What if, instead, they’d asked an equally accurate question such as, “Do you support or oppose the $3.5 trillion bill expanding government spending and raising taxes for new social programs?” One suspects that the two-thirds-one-third split would have gone the other way.

Democrats seem to know this. It shows in the way they’ve dug in their heels over raising the federal debt ceiling. They refuse to include an adjustment of the ceiling in the $3.5 trillion legislation even though it’s obviously an appropriate budgetary matter and the parliamentarian, who adjudicates these things, has already ruled that it can properly be part of the bill.

The party of the Left is fine and breezy when it comes to ramming a bill laden with goodies through Congress without Republican support using reconciliation, which allows passage with a bare 51-50 majority. But the same party reels back like a startled horse that’s seen a rattle snake when Republicans say that if they’re going to heap more debt on to our children’s heads, they can do it by themselves.

Instead, they demand GOP support and bipartisanship, and President Joe Biden has the gall to call refusal “dangerous and disgraceful,” even though he did precisely the same thing during debt limit fights in 2003, 2004, and 2006 when George W Bush was president.

Senate Minority Leader Mitch McConnell declines to play ball, retorting that since the Democrats won’t negotiate with him on the $3.5 trillion bill — they’re haggling only among themselves to find trickier accounting gimmicks to make the total spend look lower without really being so — then, when it comes to their debt-limit request for bipartisanship, they can pound sand.

Here’s the thing: It’s easy to get public support for benefits when you say they won’t cost anything. How hard can it be to get people to approve of rainbows and ponies? Benefits on which the price tag is zero — the White House is continuing to peddle this blatant and debunked falsehood — are what a British looter once described simply and enthusiastically as “free stuff.” Who doesn’t like it?

But when you attach a plausible price tag, suddenly the benefits become a lot less enticing; that’s why looters loot rather than going into the store and buying its wares legitimately.

The Democratic Party has become the party of free stuff. That’s what their Modern Monetary Theory is, positing the daydream that the U.S. can buy whatever it wants by the simple expedient of printing as many dollars as required. And that’s also the core truth about the $3.5 trillion (which is actually $5.5 trillion, as I’ve discussed in this space before); it’s the promise of goodies while hiding the price.

Democrats are the legislative version of the rioters who ransacked stores for free stuff in the summer of 2020. They’re looting the piggy banks of the next generation and the generation after that.

They are trying to strong-arm their own centrists into backing the mega splurge by refusing to hold a vote on the bipartisan $1.2 trillion infrastructure bill until the Senate approves the $3.5 trillion.
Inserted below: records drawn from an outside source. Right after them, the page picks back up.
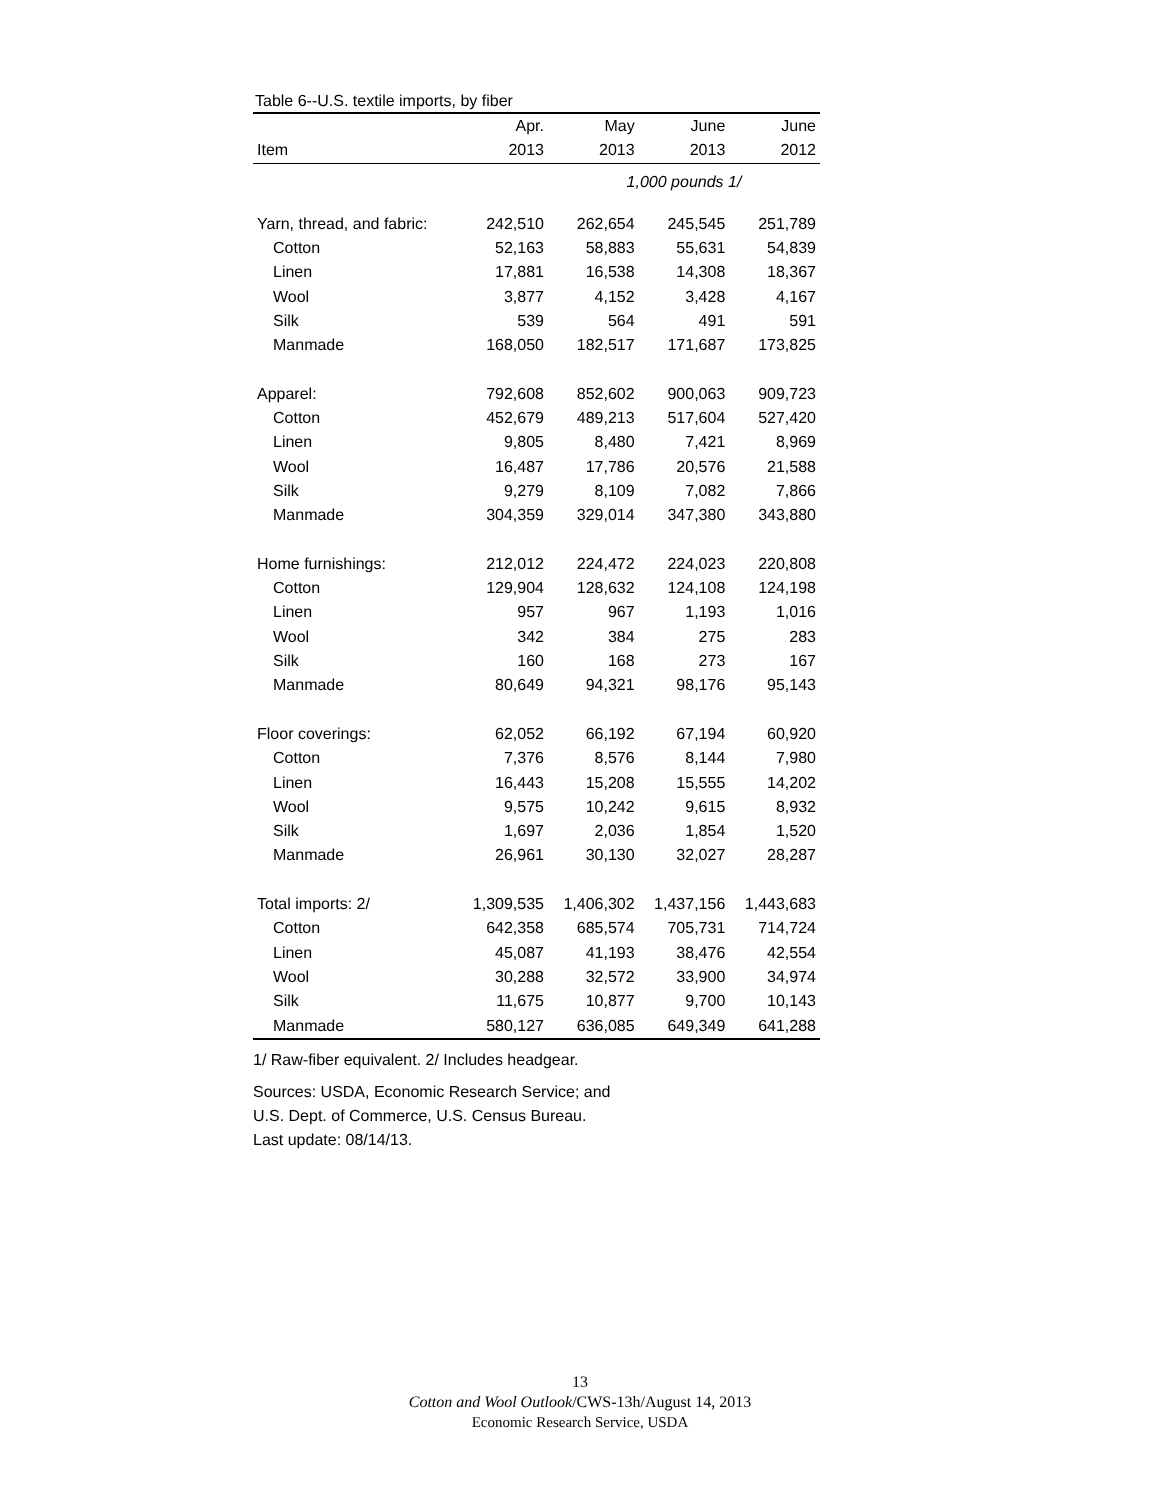Table 6--U.S. textile imports, by fiber
| | Apr. | May | June | June |
| --- | --- | --- | --- | --- |
| Item | 2013 | 2013 | 2013 | 2012 |
| | | 1,000 pounds 1/ | | |
| Yarn, thread, and fabric: | 242,510 | 262,654 | 245,545 | 251,789 |
| Cotton | 52,163 | 58,883 | 55,631 | 54,839 |
| Linen | 17,881 | 16,538 | 14,308 | 18,367 |
| Wool | 3,877 | 4,152 | 3,428 | 4,167 |
| Silk | 539 | 564 | 491 | 591 |
| Manmade | 168,050 | 182,517 | 171,687 | 173,825 |
| Apparel: | 792,608 | 852,602 | 900,063 | 909,723 |
| Cotton | 452,679 | 489,213 | 517,604 | 527,420 |
| Linen | 9,805 | 8,480 | 7,421 | 8,969 |
| Wool | 16,487 | 17,786 | 20,576 | 21,588 |
| Silk | 9,279 | 8,109 | 7,082 | 7,866 |
| Manmade | 304,359 | 329,014 | 347,380 | 343,880 |
| Home furnishings: | 212,012 | 224,472 | 224,023 | 220,808 |
| Cotton | 129,904 | 128,632 | 124,108 | 124,198 |
| Linen | 957 | 967 | 1,193 | 1,016 |
| Wool | 342 | 384 | 275 | 283 |
| Silk | 160 | 168 | 273 | 167 |
| Manmade | 80,649 | 94,321 | 98,176 | 95,143 |
| Floor coverings: | 62,052 | 66,192 | 67,194 | 60,920 |
| Cotton | 7,376 | 8,576 | 8,144 | 7,980 |
| Linen | 16,443 | 15,208 | 15,555 | 14,202 |
| Wool | 9,575 | 10,242 | 9,615 | 8,932 |
| Silk | 1,697 | 2,036 | 1,854 | 1,520 |
| Manmade | 26,961 | 30,130 | 32,027 | 28,287 |
| Total imports: 2/ | 1,309,535 | 1,406,302 | 1,437,156 | 1,443,683 |
| Cotton | 642,358 | 685,574 | 705,731 | 714,724 |
| Linen | 45,087 | 41,193 | 38,476 | 42,554 |
| Wool | 30,288 | 32,572 | 33,900 | 34,974 |
| Silk | 11,675 | 10,877 | 9,700 | 10,143 |
| Manmade | 580,127 | 636,085 | 649,349 | 641,288 |
1/ Raw-fiber equivalent. 2/ Includes headgear.
Sources: USDA, Economic Research Service; and
U.S. Dept. of Commerce, U.S. Census Bureau.
Last update: 08/14/13.
13
Cotton and Wool Outlook/CWS-13h/August 14, 2013
Economic Research Service, USDA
There’s no necessary connection between the two, but the radicals want to leverage the popularity of the smaller bill to get the bigger bill to Biden’s desk for signature. If it were actually popular, they could easily do it later.

That is key. It isn’t really popular. Not popular on Capitol Hill, where it doesn’t have the votes to pass. And not popular in the country, where voters are turning away from the Democrats on economic management. The party knows it’s likely to lose control of the Senate and House in the 2022 midterm congressional elections.

So, the next time you hear Biden, or Nancy Pelosi, or Majority Leader Chuck Schumer say their unprecedented expansion of government is popular, pause to wonder why, if that’s true, Democrats are scrambling to rewrite the statute book before voters take away their power to do so.